Oder ein anderes Beispiel, wie viel Not dabei herauskommen kann, wenn man sich nicht an die Gebote Gottes hält: Gott hat in den zehn Geboten gesagt: „Du sollst nicht stehlen!“ Da geht ein Schüler ins Kaufhaus und sieht einen goldenen Kugelschreiber im Regal. Er klaut ihn. Er hat ihn schnell in die Tasche gesteckt, und keiner hat es gesehen. Nun kommt der Junge nach Hause und fängt mit dem goldenen Kugelschreiber an zu schreiben. Da fragt ihn die Mutter: „Sag mal, wo hast du denn den goldenen Kugelschreiber her?“ „Den hab ich mir gekauft.“ Zweite Sünde! Jetzt hat er auch noch gelogen. Die Mutter fragt weiter: „Woher hast du denn das Geld?“ Was soll er jetzt sagen? Er muss weiter lügen: „Das Geld hat Oma mir gegeben.“ Und wie es der ‚dumme Zufall’ will: An dem Nachmittag kommt die Oma zum Kaffee zu Besuch. Als sie zusammen am Tisch sitzen, sagt die Oma: „Du hast aber einen schönen Kugelschreiber.“ Und nun weiß der Junge nicht mehr, was er sagen soll. Jetzt kommt alles raus. Und das Ende war: Er hat eine Tracht Prügel gekriegt, weil er geklaut und gelogen hatte.

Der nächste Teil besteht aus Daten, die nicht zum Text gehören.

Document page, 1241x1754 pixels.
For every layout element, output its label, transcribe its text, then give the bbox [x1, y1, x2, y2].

Es lohnt sich also, die Gebote zu halten damit das Leben und das Zusammenleben der Menschen gelingt.

 

Schwestern und Brüder, das ist nicht eine Angelegenheit für Kinder, sondern für uns alle. Wir haben uns angewöhnt, uns über die Gebote Gottes willkürlich hinwegzusetzen. Die gelten für uns nur noch, wenn sie uns in den Kram passen. Auf der anderen Seite wundern wir uns darüber, dass heute das Zusammenleben der Menschen katastrophale Züge annimmt.

Ich will nur ein Beispiel nennen: Wir wundern uns, dass unser Wirtschaftssystem vorne und hinten nicht mehr trägt. Aber das beginnt damit, dass unser Wirtschaftssystem aufgebaut ist auf ‚Lügen und Betrügen’. Ich erinnere nur an ein Stichwort, das in der Werbung eine große Rolle spielt: die Mogelpackungen. Da wird dir durch die Werbung eingeredet, dass du ein Sonderangebot gekauft hast. Und wenn du es einmal vergleichst mit genauer Überprüfung der Grammangabe, dann merkst du: Du zahlst viel mehr als beim normalen Angebot.

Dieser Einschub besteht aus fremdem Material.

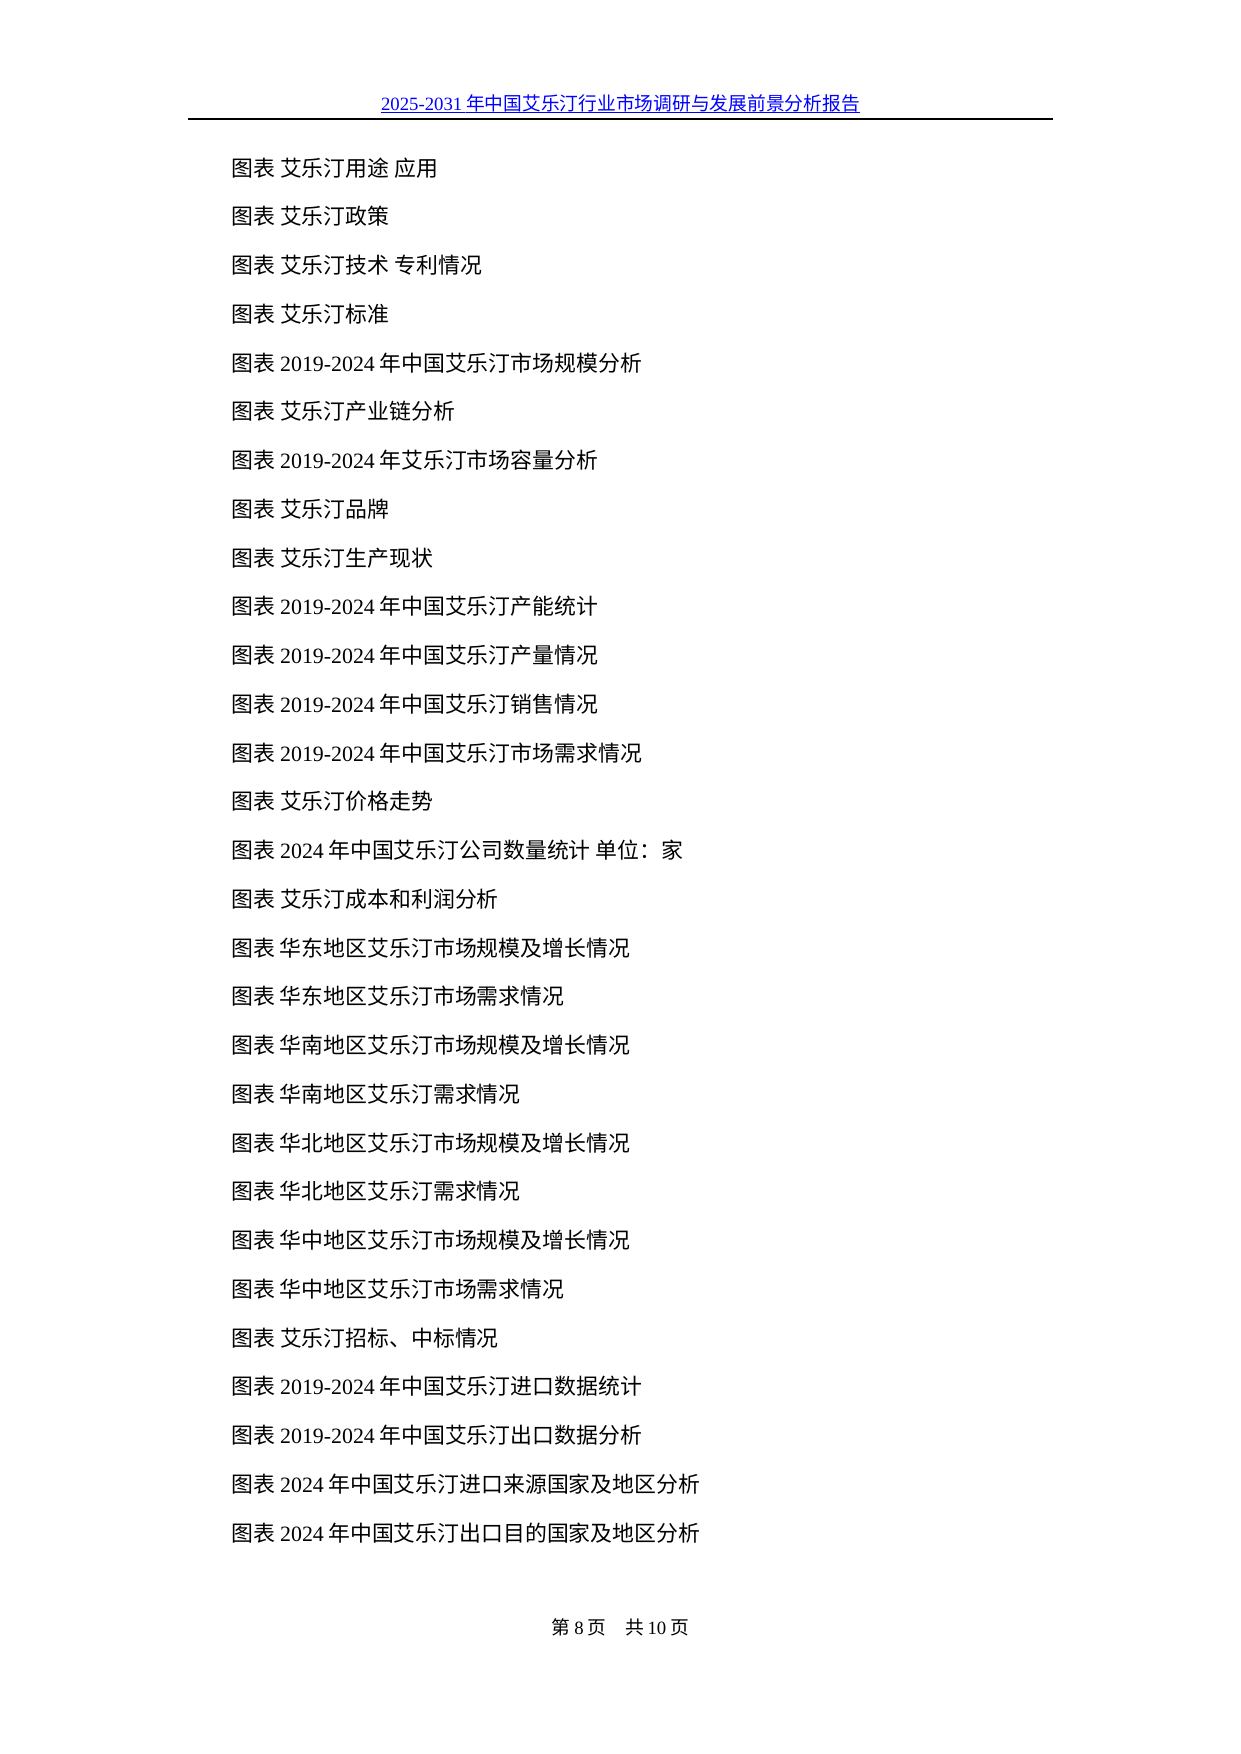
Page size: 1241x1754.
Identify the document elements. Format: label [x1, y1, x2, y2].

Und so ist unser System oft auf Lügen und Betrügen aufgebaut. Wir setzen uns über die Anordnungen Gottes hinweg und wundern uns, dass unser Leben und unser Zusammenleben immer mehr scheitert. Hier liegt die Wurzel. Man kann die Gebote Gottes nicht ungestraft ständig übertreten.

 

Wenn Sie sich ein Fernsehgerät kaufen oder einen Videorekorder oder einen Computer, dann liegt da ein Herstellerhandbuch bei, eine Bedienungsanleitung. Und da steht oben ganz dick drauf: „Vor Inbetriebnahme bitte die Betriebsanleitung lesen!“ Ich muss die nicht lesen, ich kann es auch so probieren. Aber wenn ich dann z. B. den Hinweis nicht gelesen habe: „Vor dem Öffnen der Rückwand unbedingt den Netzstecker ziehen!!!“( mit dicken Rufzeichen), dann kriege ich möglicherweise vom Starkstrom „einen gewischt“.

Oder es steht in der Bedienungsanleitung, dass ich ein Fernsehgerät nicht in einen Schrank einbauen darf, weil der Hitzestau zu groß wird und es explodieren kann. Ich muss mich nicht daran halten, ich kann mich darüber hinwegsetzen, aber ich riskiere dann, dass das Fernsehgerät Schaden leidet.

Wenn ich mit einem Computer arbeiten will, ohne die Bedienungsanleitung zu lesen, dann wird er dadurch vielleicht nicht zerstört. Aber wahrscheinlich werde ich die vielen technischen Finessen gar nicht entdecken, die der Hersteller eingebaut hat.

 

Und sehen Sie: Der „Hersteller des Lebens“, der Schöpfer, hat so uns ein „Herstellerhandbuch“ in die Hand gegeben, nämlich die Heilige Schrift. Dieses Buch dient dazu, dass das Leben gelingen kann, dieses so zerbrechliche Leben und Zusammenleben der Menschen. Und es ist schon sinnvoll, sich an dieses „Herstellerhandbuch“ zu halten.

 

Übrigens: Wenn Sie ein Fernsehgerät kaufen, dann ist normalerweise auch eine Garantiekarte dabei. Der Hersteller übernimmt Garantie. Und der „Hersteller des Lebens“, der Schöpfer, übernimmt auch Garantie. Aber denk daran, dass auf der Garantiekarte steht: Nur bei sachgerechter Benutzung. Sonst greift die Garantie nicht. Das gleich gilt in unserem Leben auch.   Amen.